Walshe identifies three things people can actually control. Weight matters—keeping it in a healthy range reduces risk. Movement matters—a brisk thirty-minute walk each day is sufficient; the gym is not required. And alcohol matters more than many realize. Women should limit intake to twelve units per week, roughly a bottle and a quarter of wine, spread across the week rather than concentrated in one sitting. A bottle of wine alone contains eight to ten units.
The median age of diagnosis in Ireland is sixty, which is why BreastCheck, the national screening program, targets women between fifty and sixty-nine with mammograms. The hope embedded in that program is straightforward: catch it early. But about a quarter of breast cancers appear in women under fifty, which means awareness of symptoms cannot wait for an invitation to screening. A new lump, changes in breast shape, bleeding from the nipple, skin that takes on an orange-peel texture (suggesting lymphatic involvement), or scaling at the nipple—these warrant a doctor's visit. Most such changes turn out to be benign: glandular tissue, hormonal fluctuations, cysts. But ruling out cancer is the only responsible path.

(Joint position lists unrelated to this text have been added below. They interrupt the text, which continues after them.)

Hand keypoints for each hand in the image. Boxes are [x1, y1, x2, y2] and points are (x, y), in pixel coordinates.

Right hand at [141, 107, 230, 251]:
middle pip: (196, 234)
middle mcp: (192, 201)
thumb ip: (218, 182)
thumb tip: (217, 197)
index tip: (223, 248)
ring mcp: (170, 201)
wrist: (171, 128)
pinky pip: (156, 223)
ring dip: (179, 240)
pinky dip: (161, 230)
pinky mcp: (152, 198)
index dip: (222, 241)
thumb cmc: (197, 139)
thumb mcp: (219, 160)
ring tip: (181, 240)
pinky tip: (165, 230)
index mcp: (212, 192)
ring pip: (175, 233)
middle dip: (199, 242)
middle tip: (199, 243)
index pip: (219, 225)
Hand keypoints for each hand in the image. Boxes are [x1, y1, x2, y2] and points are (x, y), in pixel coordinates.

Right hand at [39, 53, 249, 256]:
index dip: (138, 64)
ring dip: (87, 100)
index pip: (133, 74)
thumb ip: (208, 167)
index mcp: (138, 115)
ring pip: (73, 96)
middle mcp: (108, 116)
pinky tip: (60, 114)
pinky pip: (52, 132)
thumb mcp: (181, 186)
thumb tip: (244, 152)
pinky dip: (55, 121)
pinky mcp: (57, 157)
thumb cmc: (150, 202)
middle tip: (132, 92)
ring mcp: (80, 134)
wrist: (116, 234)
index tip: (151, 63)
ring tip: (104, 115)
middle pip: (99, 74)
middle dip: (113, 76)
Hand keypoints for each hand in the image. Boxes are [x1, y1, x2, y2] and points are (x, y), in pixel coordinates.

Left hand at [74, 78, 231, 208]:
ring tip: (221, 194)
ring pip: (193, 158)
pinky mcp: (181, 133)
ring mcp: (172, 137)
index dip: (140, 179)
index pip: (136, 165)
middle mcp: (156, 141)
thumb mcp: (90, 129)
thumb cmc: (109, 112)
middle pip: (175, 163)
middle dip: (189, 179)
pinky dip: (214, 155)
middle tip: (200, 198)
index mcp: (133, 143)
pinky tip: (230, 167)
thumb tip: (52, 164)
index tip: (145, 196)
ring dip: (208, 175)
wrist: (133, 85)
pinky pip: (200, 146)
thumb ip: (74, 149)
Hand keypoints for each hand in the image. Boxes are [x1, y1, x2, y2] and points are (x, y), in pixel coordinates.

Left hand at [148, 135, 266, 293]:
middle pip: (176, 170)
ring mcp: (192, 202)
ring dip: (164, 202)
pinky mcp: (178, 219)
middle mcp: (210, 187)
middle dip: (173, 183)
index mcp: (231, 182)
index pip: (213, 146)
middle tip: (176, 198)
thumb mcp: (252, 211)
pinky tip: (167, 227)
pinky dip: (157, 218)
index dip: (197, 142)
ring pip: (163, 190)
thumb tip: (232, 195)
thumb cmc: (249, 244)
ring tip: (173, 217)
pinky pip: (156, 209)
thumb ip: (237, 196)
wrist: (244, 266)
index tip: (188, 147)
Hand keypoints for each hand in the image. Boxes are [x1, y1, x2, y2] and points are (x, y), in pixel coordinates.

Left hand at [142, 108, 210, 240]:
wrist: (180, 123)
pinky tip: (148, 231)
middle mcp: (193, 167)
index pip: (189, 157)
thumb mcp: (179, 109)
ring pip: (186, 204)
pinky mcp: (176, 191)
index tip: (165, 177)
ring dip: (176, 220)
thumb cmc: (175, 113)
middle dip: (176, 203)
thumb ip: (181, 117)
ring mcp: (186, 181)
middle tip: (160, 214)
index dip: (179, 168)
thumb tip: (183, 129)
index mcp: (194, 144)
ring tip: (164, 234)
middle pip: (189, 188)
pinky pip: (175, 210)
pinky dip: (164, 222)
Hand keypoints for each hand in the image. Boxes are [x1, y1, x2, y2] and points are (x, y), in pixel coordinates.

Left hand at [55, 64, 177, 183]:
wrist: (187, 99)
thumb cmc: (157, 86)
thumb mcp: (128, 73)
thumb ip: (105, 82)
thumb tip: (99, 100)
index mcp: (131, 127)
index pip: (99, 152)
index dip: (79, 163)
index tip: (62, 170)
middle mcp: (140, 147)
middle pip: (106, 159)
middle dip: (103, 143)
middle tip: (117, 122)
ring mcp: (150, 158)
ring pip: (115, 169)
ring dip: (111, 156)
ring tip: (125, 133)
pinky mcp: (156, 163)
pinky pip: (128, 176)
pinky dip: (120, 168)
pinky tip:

Walshe emphasizes that the majority of these symptoms resolve into nothing serious. Still, the threshold for concern should be low. If something feels or looks new, it deserves checking. The Irish Cancer Society runs support services for those navigating diagnosis and treatment, and their annual Daffodil Day fundraiser takes place on March 28th. For anyone with questions or concerns, the Irish Cancer Society Support Line is available at 1800 200 700.
Notable Quotes
We are heading towards a one in seven lifetime risk, so it's quite common.— Professor Janice Walshe, medical oncologist
Alcohol has a strong link to breast cancer. Women should keep their intake to 12 units or under per week.— Professor Janice Walshe
The Hearth Conversation Another angle on the story
Why does breast cancer risk keep rising in Ireland if we know so much about prevention?
Because the conditions that drive risk have shifted. Women are living differently than their mothers did—later pregnancies, fewer of them, longer exposure to estrogen across the lifespan. And we've become heavier and more sedentary as a society. The knowledge exists, but the lived reality of modern life works against it.
So genetics aren't really the villain here?
Genetics matter, but they're not destiny for most people. Only one in twenty cases is hereditary. The rest come from how estrogen, weight, movement, and alcohol interact over time. It's less about what you're born with and more about what you do.
The alcohol limit seems specific—twelve units a week. Why that number?
It's the threshold where the evidence shows increased risk. A bottle of wine is eight to ten units, so women are essentially being told not to exceed a bottle and a quarter per week. It's not about abstinence; it's about moderation.
What worries you most about women under fifty?
They're not in the screening program, so they have to know their own bodies. A quarter of diagnoses happen before fifty. If a woman feels something new, she needs to trust that instinct and get it checked, even if screening isn't yet offered to her.
Is there hope in the new treatments you mentioned?
Yes. The field is moving fast. But early detection still matters enormously. Prevention and awareness are the foundation everything else is built on.